The first thing is isolation. Not only do you need to keep this all isolated from the rest of your house, you need to keep your customers isolated from each other. Customers are going to run unpatched and vulnerable software and get hacked, so it’s crucial that one customer doesn’t have the ability to compromise the entire virtual host or other machines.
You also have to be very aware of the speculative execution issues lots of processors recently had, because those have a very real and direct effect on setups like this. Those problems can leak customer data between their VMs.
Also, containers are likely out of the question. If you give your customers root (which you probably will if you host things as a VPS), it’s possible to break out of a container and move into the host system. It’s not something that is trivial, but configuration problems can make it a pretty low hurdle.
Patches and 0-Days
Keeping your setup updates is now mandatory.
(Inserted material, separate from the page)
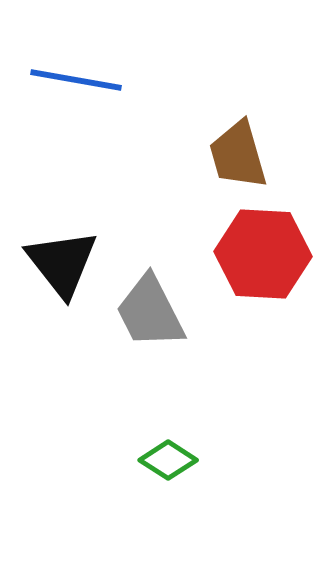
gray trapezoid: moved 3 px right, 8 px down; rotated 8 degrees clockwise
Every piece needs to always be up to date, because a small foothold can all it takes for someone to gain entry.
Your customers are also going to hound you for every CVE that hits the news, even if you aren’t affected. You’ll need to review them and either update things quickly or let them know you aren’t vulnerable.
If you are vulnerable and something gets compromised, hopefully the isolation you setup keeps it contained to a single customer. If, say, you get your entire host hit with a crypto locker and no backups, that’s the end of your journey.
You also now have data for your customers and your customers’ customers in your equipment. Encryption at rest is mandatory, at a minimum.
This is also where those fun privacy laws kick in, because you may be on the hook for damages caused by lost or stolen customer data.
Please don’t sell space in your home server.
Some arguments can be made that by setting low expectations or hosting stuff like game servers you can work around these issues, but the vast majority of them still remain. Things like security need consideration regardless of what you host.
If you’re set on using up extra CPU cycles, here are some options:
- Host more of your stuff - Maybe you do need that extra media server or a seedbox.
- Host stuff for friends - Friends are different because you probably trust them. A lot of the issues of customers taking advantage of you are mitigated by being friends.
- Donate CPU cycles - Projects like BOINC and [email protected] let you run workloads for academic research that can help other people too.
- Downsize - I know it’s hard to talk about, but if your quad CPU, 2TB RAM monster can’t run because it’s too expensive and you need the money, get something smaller that’s better suited for your workloads.